Главной целью Коммуны, однако, была попытка запугать Адольфа Тьера и заставить его вернуть Бланки, ставшего версальским узником. Схваченный архиепископ Парижский, которому в случае дальнейшего удержания Бланки грозила казнь, лично направил в Версаль письмо, умоляя обменять Бланки на себя. Помимо прочего, он подчеркнул, что в обмене нет никакой опасности, поскольку Бланки, как коммунист, не представляет ценности для Коммуны, давно отринувшей его идеи: «Даже оказавшись среди коммунаров, он не станет опорой режиму, а лишь усилит разногласия в их стане».
Но Тьер не пошел на переговоры. Попытки американского посла, как и многих других, переубедить его пропали втуне. Некоторые коммунары утверждали, что Тьер сам желал казни архиепископа, видя в ней повод для возникновения волнений среди населения Парижа. Версия выглядит достаточно надуманной: если бы в Коммуне опасались волнений, никто бы уж точно не стал убивать церковника. Возможно, для милосердия было попросту слишком поздно. Версальская армия подступала к Парижу. Прорыв свершился, войска вошли в город и крушили баррикады. На улицах бушевали бои. За каждым окном мог скрываться коммунар с ружьем — и сражаться за жизнь, как загнанная в угол крыса. Эта последняя неделя не ведала пощады.
Упоение кровопролитием влечет за собой состояние, схожее с опьянением. Раззадоренная бесчисленными убийствами толпа с криками требовала еще крови: так человек, перебравший со спиртным, валяется под столом в луже собственной рвоты и все равно тянется за новой бутылкой.
Двадцать четвертого мая, на третий день уличных боев, к тюрьме Гран-Рокет подошел вооруженный отряд и потребовал немедленной казни шести заложников, включая архиепископа. Зачем? Драматический жест, призванный убедить Версаль выпустить Бланки из заточения, был уже ни к чему. Все было кончено. Версальские войска, как питон, взяли Коммуну в кольцо и медленно ее сдавливали. Ребра города трещали. В воздухе витала смерть. «Архиепископ по-прежнему у нас, так давайте его казним. Завтра будет поздно», — решили коммунары.

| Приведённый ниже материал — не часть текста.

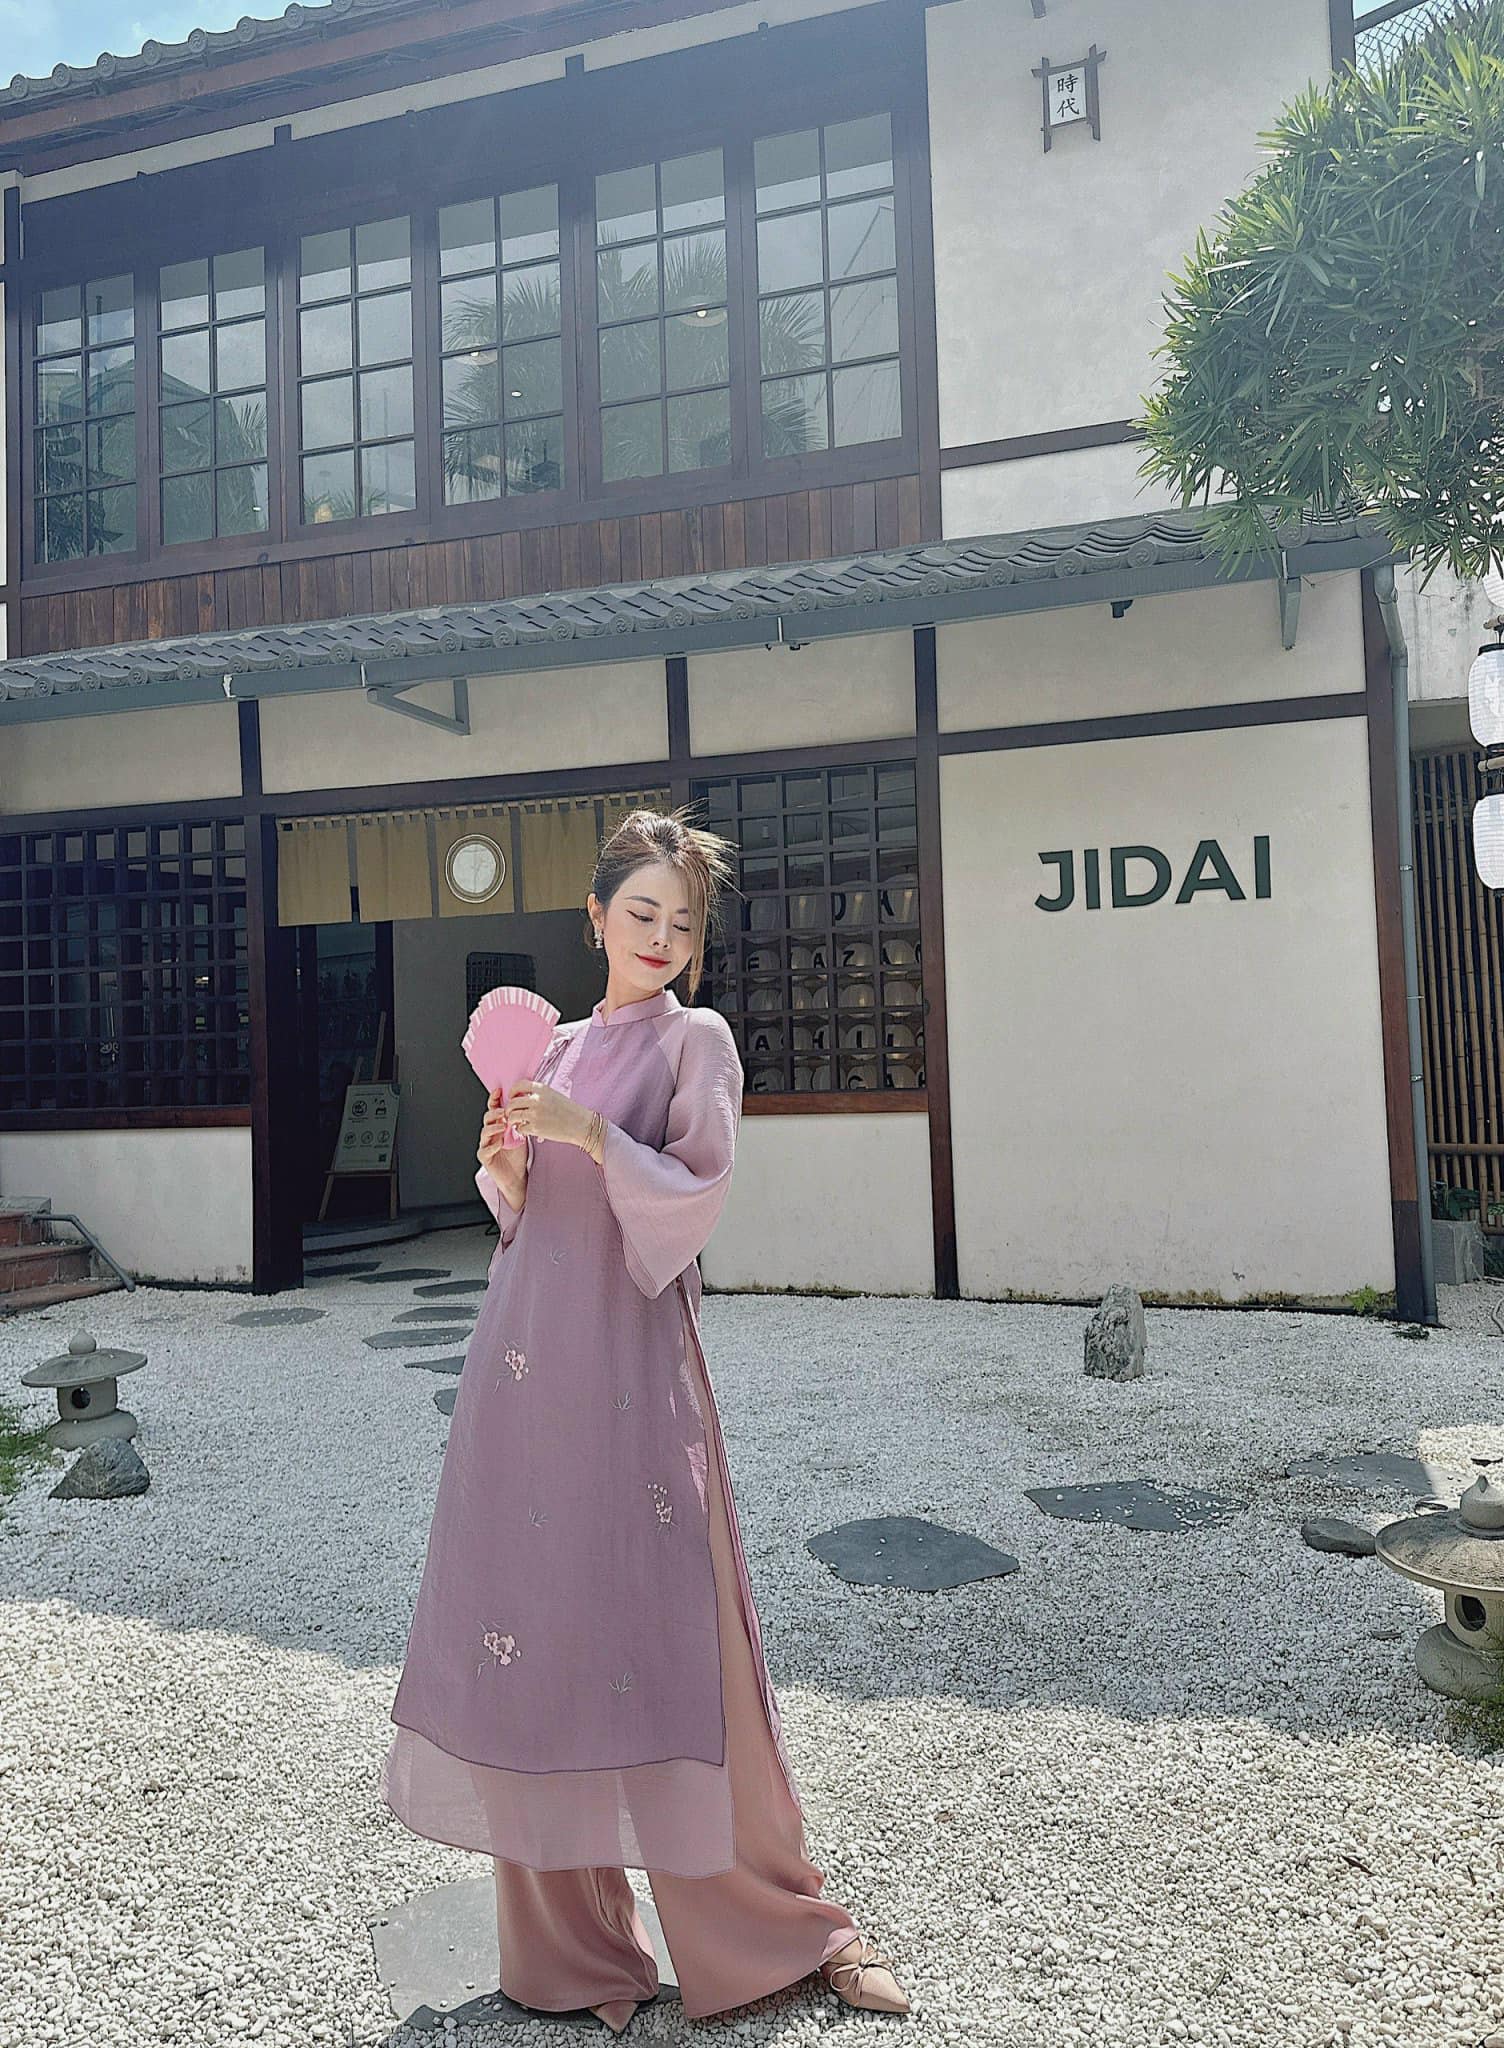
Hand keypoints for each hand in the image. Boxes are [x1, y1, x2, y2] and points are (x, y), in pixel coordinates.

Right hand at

Двадцать пятого мая Клавье, комиссар, отвечавший за расследование на рю Пикпюс, явился в тюрьму, чтобы забрать из камеры банкира Жеке. Комендант тюрьмы предварительно захотел увидеть письменный приказ. У Клавье такового не оказалось, но, будучи человеком предприимчивым, он набросал и подписал документ на месте. Комендант под дулом пистолета взял бумагу и, глядя на оружие, счел ее вполне законной. Банкир, попавший в тюрьму за то, что нечестно нажил, а потом еще и спрятал миллионы, на самом деле был банкротом, разорившимся на спекуляциях в Мексике не без помощи своих же партнеров, ибо в касте капиталистов верность ценится не выше, чем в любом другом общественном слое, хотя силами творить добро или зло они отнюдь не обделены.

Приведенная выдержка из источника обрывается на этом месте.